Credit Suisse concealed more than $700 million in accounts from the IRS, flouting a 2014 plea deal the bank made with the Justice Department for wide-ranging criminal tax evasion, the Senate Finance Committee said in a report released Wednesday.
The troubled Swiss bank, which is being acquired by rival UBS, broke the terms of the deal when it failed to tell the Justice Department about transferring nearly $100 million belonging to a U.S.-Latin American family from large undisclosed accounts to other banks for almost a decade, the report said.
The Senate investigation determined that Credit Suisse’s former head of private banking for Latin America played a significant role in handling the family’s assets.
Based on information requests from the committee, the bank identified 23 undeclared accounts belonging to ultra-wealthy U.S. citizens with more than $20 million at the bank. The Senate report noted that more concealed accounts could be uncovered as the bank's review continues.
“At the center of this investigation are greedy Swiss bankers and catnapping government regulators, and the result appears to be a massive, ongoing conspiracy to help ultra-wealthy U.S. citizens to evade taxes and rip off their fellow Americans,” committee Chair Ron Wyden (D-Ore.) said.
The bank had paid $2.6 billion under the 2014 plea agreement with Justice.
“Credit Suisse got a discount on the penalty it faced in 2014 for enabling tax evasion because bank executives swore up and down they’d get out of the business of defrauding the United States,” he added. “This investigation shows Credit Suisse did not make good on that promise, and the bank’s pending acquisition does not wipe the slate clean."

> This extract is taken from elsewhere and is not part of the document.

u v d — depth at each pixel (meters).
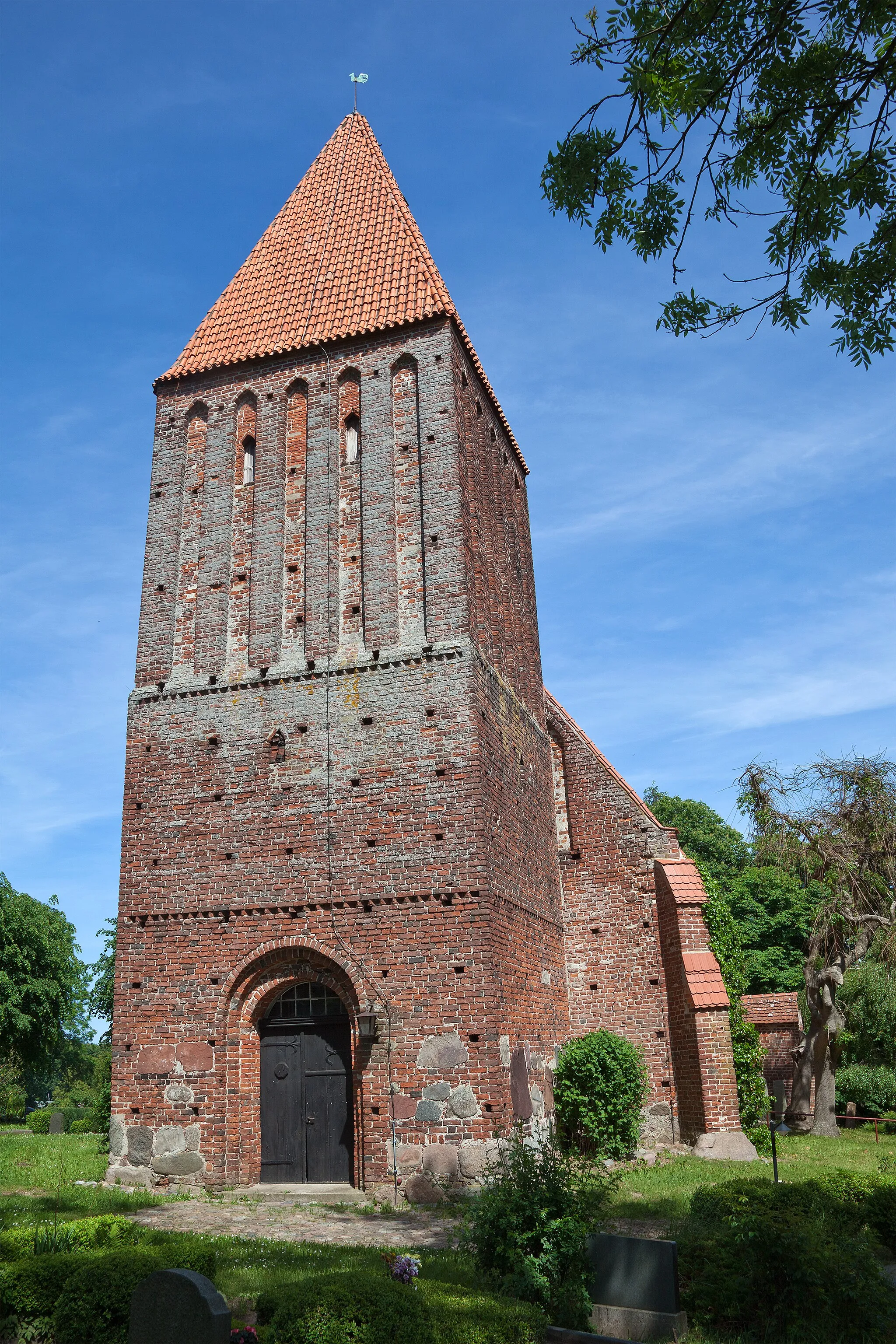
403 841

The revelations pose potentially significant problems for Credit Suisse, which reached an agreement on March 19 to be bought and have its legal liabilities assumed by domestic Swiss rival UBS.
The massive merger of the financial institutions was hastened by Swiss authorities and regulators, who feared that collapse of Credit Suisse, which sustained billions of dollars of losses in 2021 and faced several scandals, could send shockwaves through the global financial system.
UBS announced Wednesday that Sergio Ermotti, a former CEO of the bank who steered UBS through the 2008 financial crisis, would return to oversee the Credit Suisse takeover.
“Credit Suisse does not tolerate tax evasion. In its core, the report describes legacy issues, some from a decade ago, and we have implemented extensive enhancements since then to root out individuals who seek to conceal assets from tax authorities," said Simone Meier, a spokesperson for the bank.
"Credit Suisse’s new leadership team has cooperated with the Committee’s inquiry and has supported the work of Senator Wyden, including in respect of suggested policy solutions to help strengthen the financial industry’s ability to detect undisclosed US persons," Meier said.
As part of its investigation, the committee also found that Credit Suisse abetted U.S. businessman Dan Horsky, a dual citizen who admitted to concealing $220 million from the U.S. government in 2016 in one of the largest criminal tax evasion cases in American history.
Credit Suisse bankers were aware of Horsky’s American citizenship and worked with him to obscure the ownership of his accounts from the IRS, the report said.